At this point, known as the “payout,” oil sands companies pay much higher royalty rates per barrel. If the price of oil reaches C$55 per barrel, the prepayment rate is 1% of gross sales, while it increases to 25% of net sales after payment, or up to 40% when prices reach current levels.
According to preliminary estimates by Tertzakian’s team at the ARC Energy Research Institute, what in recent years has been closer to a 50/50 split between start-up rate oil sands royalties and at maturity rate, reaches 25-75 this year and closes at 20-80 next.
“It’s just a complete paradigm shift. We’re getting maximum royalties,” Tertzakian said in an interview.
The $24 billion royalty estimate covers this calendar year, not the April-March fiscal years used by Alberta budgets. But to give you an idea of the severity of this reversal, it represents more than five years of royalty income in Alberta between 2016-17 and 2020-21, the bulk of Rachel Notley’s tenure and the beginning of Kenney’s. It smashes the previous record of $14.35 billion, set in 2005-06, when natural gas was the Alberta government’s big rainmaker and Ralph Klein was nearing the end of his premiership.
Klein used that overflow to distribute his $400 Ralph Bucks to every Albertan. Within months, Conservative members were pushing him into early retirement and sparking a broader debate about how a premier should smarter handle Alberta’s booms, both economic and fiscal.
If I had 10 billion dollars (or more)
There are so many options for dealing with surpluses that until recently seemed unimaginable – but which, thanks to post-payment royalties, will continue to flow even if oil prices “collapse” again to 70 or $80 a barrel.
A prime minister could use the windfall to hand out Premierbucks or tax cuts, though that would only increase Alberta’s reliance on energy revenue to pay its program bills, creating sharper angles pronounced on the fiscal roller coaster.
There’s debt reduction, Klein’s other favorite option. We could invest in services and infrastructure, perhaps opening the door to the NDP or even a Conservative to commit to spending large sums without threatening a return to deficits.

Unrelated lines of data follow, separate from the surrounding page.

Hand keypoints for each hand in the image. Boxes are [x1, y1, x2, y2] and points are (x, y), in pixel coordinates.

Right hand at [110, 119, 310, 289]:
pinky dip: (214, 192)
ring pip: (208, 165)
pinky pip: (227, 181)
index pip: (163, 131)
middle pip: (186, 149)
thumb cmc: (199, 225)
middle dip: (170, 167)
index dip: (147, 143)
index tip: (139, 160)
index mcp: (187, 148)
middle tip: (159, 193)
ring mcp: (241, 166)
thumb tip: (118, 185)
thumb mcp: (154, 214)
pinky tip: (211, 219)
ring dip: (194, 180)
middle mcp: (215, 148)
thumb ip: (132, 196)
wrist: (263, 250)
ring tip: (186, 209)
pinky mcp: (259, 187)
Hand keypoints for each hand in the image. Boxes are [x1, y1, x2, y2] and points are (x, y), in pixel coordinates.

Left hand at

The government might remember the savings methods of Peter Lougheed and the long-neglected Heritage Savings Trust Fund, as most Albertans now realize the short-lived nature of these booms. (Kenney, before announcing his resignation plans, had begun dropping hints about it in some speeches.)
The oil companies that pay these royalties may well be asking for money back in the form of grants for carbon capture projects or other technology spending to reduce emissions and help them get to net zero. The argument they could make: Albertans’ ability to enjoy this prosperity in the future will depend on the low carbon footprint of the energy sector, so they will end up paying for themselves by converting some of the excess in green grants.

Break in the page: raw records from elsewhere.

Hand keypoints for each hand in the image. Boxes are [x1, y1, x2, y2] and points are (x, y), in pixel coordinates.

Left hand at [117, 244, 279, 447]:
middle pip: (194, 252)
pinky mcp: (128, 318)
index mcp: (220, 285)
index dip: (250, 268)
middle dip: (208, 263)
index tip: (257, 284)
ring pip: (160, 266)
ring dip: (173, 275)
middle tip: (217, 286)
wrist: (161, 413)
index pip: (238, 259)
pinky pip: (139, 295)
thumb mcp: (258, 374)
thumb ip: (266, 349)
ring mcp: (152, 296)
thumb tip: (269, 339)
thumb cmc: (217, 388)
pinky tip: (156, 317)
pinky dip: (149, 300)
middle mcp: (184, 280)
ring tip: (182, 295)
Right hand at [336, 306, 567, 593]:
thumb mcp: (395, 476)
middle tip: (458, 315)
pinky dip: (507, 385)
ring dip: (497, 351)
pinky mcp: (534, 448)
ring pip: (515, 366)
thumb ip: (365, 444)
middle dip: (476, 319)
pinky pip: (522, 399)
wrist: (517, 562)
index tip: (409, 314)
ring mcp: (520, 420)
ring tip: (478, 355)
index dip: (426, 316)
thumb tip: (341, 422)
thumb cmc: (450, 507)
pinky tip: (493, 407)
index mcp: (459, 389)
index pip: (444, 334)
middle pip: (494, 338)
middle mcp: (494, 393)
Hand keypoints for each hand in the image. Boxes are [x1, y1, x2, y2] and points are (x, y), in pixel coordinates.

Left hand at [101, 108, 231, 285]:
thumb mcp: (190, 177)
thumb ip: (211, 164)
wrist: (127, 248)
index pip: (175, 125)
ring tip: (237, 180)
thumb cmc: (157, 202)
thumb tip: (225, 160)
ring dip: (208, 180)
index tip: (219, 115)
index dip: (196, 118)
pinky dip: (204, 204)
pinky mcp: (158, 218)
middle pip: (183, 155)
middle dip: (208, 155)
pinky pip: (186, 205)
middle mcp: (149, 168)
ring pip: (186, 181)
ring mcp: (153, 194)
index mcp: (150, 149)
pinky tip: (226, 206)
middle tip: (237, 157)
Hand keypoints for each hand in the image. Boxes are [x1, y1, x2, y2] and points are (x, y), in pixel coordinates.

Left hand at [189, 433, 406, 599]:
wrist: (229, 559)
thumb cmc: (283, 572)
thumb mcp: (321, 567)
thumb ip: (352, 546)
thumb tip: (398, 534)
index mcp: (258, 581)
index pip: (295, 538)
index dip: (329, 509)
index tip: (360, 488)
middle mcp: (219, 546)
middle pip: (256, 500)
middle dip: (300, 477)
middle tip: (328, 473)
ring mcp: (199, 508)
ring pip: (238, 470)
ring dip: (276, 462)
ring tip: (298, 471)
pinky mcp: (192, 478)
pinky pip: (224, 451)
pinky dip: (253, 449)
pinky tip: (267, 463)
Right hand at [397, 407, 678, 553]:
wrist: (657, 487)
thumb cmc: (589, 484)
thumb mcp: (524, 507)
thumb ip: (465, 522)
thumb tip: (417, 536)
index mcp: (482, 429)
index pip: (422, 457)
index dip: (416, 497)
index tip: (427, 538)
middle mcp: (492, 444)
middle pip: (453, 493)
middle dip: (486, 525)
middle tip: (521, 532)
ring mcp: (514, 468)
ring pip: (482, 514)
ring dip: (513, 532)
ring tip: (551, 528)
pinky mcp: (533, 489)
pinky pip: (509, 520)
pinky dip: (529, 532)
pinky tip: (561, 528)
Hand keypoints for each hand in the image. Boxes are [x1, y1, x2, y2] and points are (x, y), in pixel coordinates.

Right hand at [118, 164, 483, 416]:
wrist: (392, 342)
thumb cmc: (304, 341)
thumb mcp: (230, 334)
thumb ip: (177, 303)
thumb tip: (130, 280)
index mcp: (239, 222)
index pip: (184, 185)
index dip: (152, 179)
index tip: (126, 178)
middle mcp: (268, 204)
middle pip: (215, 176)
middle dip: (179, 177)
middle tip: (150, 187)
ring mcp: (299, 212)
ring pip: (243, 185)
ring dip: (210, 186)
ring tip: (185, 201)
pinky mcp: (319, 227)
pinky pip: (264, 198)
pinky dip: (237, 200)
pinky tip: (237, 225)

Before these questions are answered, let’s ask out loud if this will even be a big argument between the contenders for the Kenney throne.

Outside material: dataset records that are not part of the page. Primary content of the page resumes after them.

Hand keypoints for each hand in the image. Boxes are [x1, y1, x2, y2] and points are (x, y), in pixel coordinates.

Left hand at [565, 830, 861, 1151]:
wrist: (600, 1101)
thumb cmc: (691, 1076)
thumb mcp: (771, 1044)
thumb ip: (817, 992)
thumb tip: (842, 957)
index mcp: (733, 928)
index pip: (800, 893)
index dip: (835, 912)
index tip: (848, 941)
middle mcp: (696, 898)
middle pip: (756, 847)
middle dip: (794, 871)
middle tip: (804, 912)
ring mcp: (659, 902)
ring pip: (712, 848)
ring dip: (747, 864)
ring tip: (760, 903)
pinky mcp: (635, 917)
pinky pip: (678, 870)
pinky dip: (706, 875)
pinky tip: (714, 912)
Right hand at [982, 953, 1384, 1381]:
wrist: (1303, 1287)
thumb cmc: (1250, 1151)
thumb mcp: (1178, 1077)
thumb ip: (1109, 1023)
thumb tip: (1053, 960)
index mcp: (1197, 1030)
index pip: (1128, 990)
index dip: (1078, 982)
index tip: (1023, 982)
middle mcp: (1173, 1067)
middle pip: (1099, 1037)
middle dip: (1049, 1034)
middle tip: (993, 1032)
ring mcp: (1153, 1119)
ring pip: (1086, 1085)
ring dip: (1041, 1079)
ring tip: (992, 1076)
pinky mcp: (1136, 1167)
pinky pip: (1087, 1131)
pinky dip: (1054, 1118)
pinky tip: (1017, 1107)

Fallout management did not emerge as a major topic of discussion among members of a party that was largely driven by issues such as reassessment of pandemic decisions, pipelines, curriculum and how to protect Alberta from the influence of Ottawa.
A base and cabinet that until recently were obsessed with cutting spending and erasing deficits the hard way — without an oil price boom — may be slow to focus on this new situation. And while continuing to demand more transfers for Alberta’s ‘fair deal’ and less for have-not-province equalization, it could suddenly start to look like an act of ‘poor little rich kid’, this talk is pissing off the Tories. united like nothing else.
There is also the fact that this time around, the oil price hike and fiscal recovery did not lead to a full recovery in employment or a boom in wage growth that could keep pace with inflationperhaps dampening the mood in large areas of Alberta.
Either way, that is the reality that the next prime minister will have to take advantage of. These may be easier decisions to make than Kenney, but they could have more implications for Alberta’s future.